Select the lines below containing the word "Right".

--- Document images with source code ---
■ ■ ■ ■ ■ ■ ■

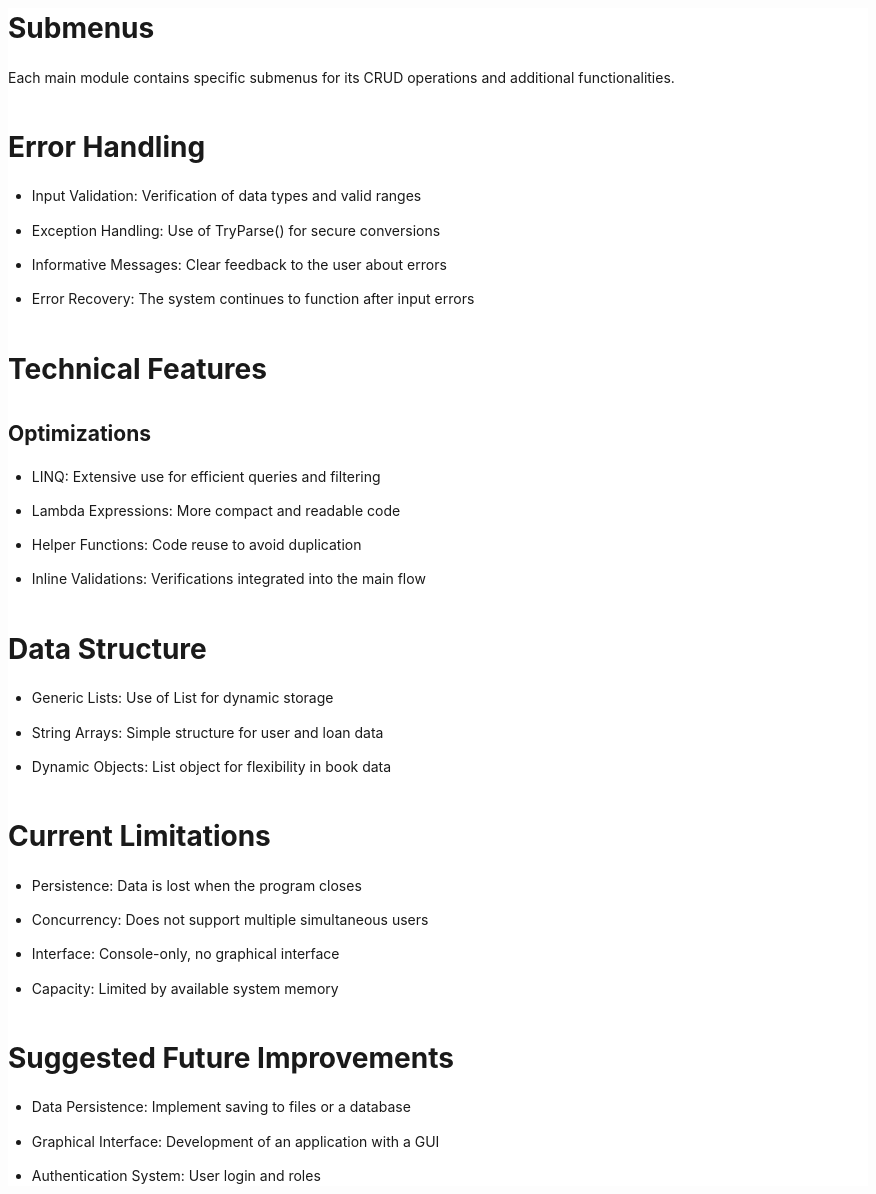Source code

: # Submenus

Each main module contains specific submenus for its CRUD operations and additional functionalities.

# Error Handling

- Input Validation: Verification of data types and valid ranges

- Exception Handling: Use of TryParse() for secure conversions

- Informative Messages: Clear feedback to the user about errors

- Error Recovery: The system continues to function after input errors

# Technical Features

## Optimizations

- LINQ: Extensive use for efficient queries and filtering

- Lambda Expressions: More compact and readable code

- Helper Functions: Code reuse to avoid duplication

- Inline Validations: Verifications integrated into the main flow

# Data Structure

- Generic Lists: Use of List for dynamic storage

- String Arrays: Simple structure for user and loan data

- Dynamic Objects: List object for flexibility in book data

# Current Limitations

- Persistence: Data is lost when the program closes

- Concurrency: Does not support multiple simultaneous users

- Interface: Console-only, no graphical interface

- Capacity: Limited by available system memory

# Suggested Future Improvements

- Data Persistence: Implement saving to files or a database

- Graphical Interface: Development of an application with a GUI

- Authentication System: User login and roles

■ ■ ■ ■ ■ ■ ■

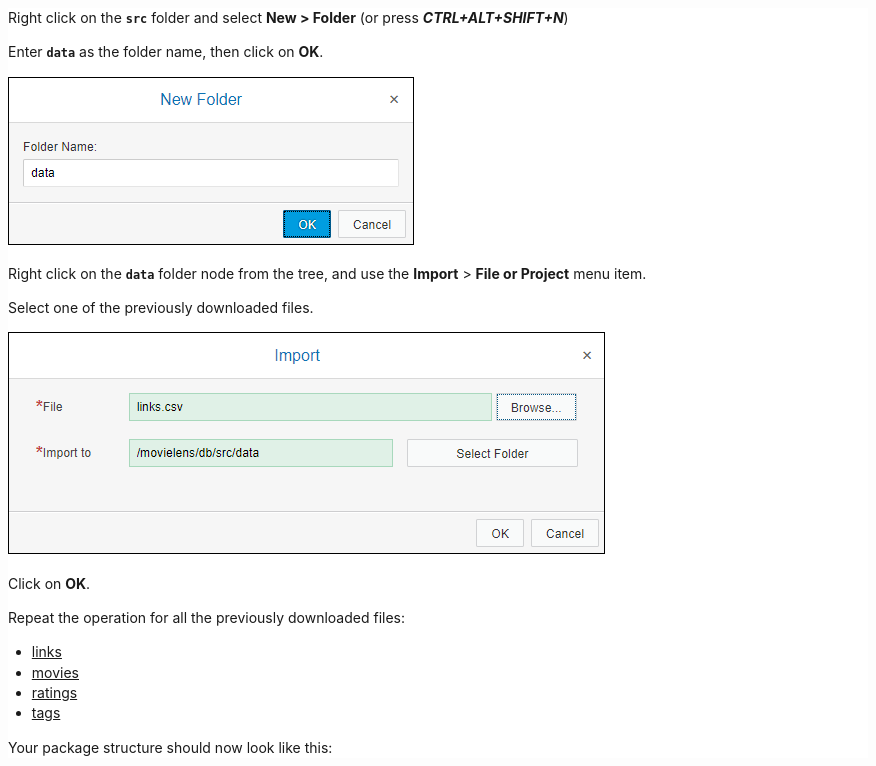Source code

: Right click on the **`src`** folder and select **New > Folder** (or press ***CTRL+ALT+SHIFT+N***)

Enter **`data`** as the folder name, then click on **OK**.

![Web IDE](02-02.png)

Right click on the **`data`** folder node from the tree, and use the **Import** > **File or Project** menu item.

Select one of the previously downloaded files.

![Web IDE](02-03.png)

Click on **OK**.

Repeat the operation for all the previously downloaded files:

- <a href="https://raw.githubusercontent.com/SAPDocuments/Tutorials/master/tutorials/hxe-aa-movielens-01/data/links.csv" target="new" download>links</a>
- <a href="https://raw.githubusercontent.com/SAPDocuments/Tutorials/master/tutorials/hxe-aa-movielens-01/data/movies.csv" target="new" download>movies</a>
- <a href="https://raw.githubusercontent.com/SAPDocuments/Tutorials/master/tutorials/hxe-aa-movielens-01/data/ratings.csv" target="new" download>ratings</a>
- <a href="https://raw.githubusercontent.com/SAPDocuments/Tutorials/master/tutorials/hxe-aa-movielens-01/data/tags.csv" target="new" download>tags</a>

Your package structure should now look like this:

■ ■ ■ ■ ■ ■ ■

--- YOUR SOLUTION ---
: Right click on the **`src`** folder and select **New > Folder** (or press ***CTRL+ALT+SHIFT+N***)
Right click on the **`data`** folder node from the tree, and use the **Import** > **File or Project** menu item.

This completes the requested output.